Problem. Which of the lines below hold the word "Machine"? Pull each of them out.

[Exercise data — start]

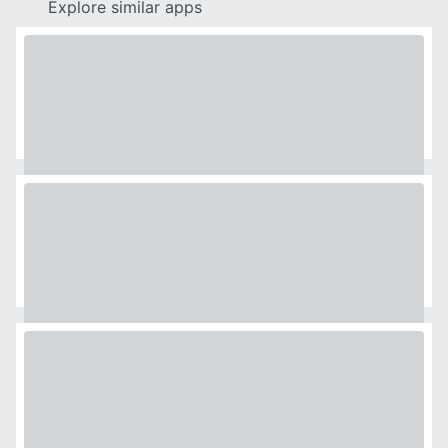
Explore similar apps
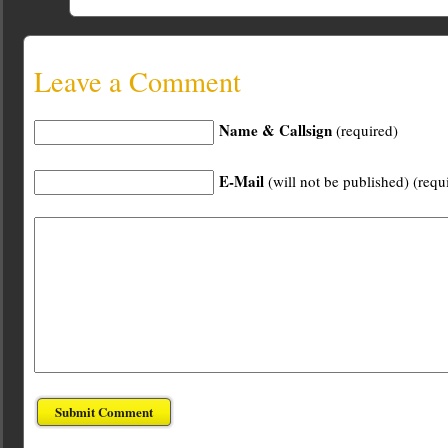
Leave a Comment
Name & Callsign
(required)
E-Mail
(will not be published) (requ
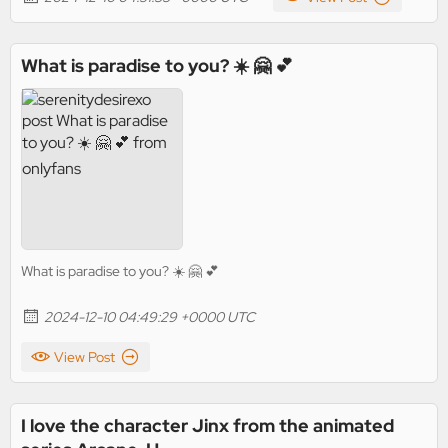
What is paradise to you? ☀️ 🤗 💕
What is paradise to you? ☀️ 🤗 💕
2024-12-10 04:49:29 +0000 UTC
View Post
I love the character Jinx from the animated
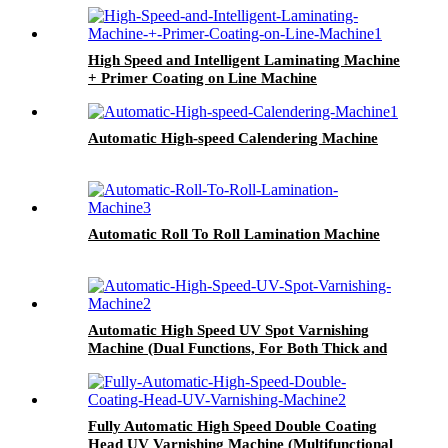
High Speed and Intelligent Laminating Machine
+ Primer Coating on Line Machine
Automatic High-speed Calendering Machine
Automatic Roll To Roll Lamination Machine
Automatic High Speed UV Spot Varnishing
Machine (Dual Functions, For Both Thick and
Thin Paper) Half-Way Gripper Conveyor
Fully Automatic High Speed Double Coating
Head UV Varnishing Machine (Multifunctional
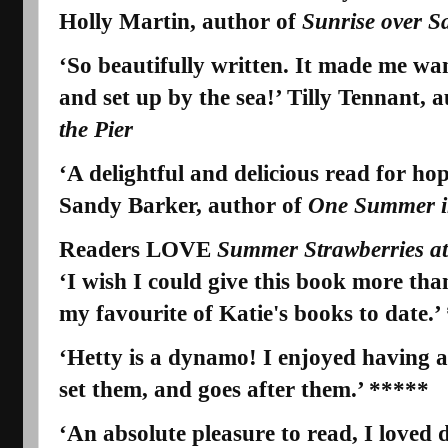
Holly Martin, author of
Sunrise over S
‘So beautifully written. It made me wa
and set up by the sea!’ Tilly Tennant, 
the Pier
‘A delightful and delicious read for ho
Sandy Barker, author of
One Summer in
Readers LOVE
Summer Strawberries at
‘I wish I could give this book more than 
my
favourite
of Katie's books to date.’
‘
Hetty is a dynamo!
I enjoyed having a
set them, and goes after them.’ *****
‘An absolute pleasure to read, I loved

[Exercise data — finish]

Answer to the problem.
High Speed and Intelligent Laminating Machine
+ Primer Coating on Line Machine
Automatic High-speed Calendering Machine
Automatic Roll To Roll Lamination Machine
Machine (Dual Functions, For Both Thick and
Head UV Varnishing Machine (Multifunctional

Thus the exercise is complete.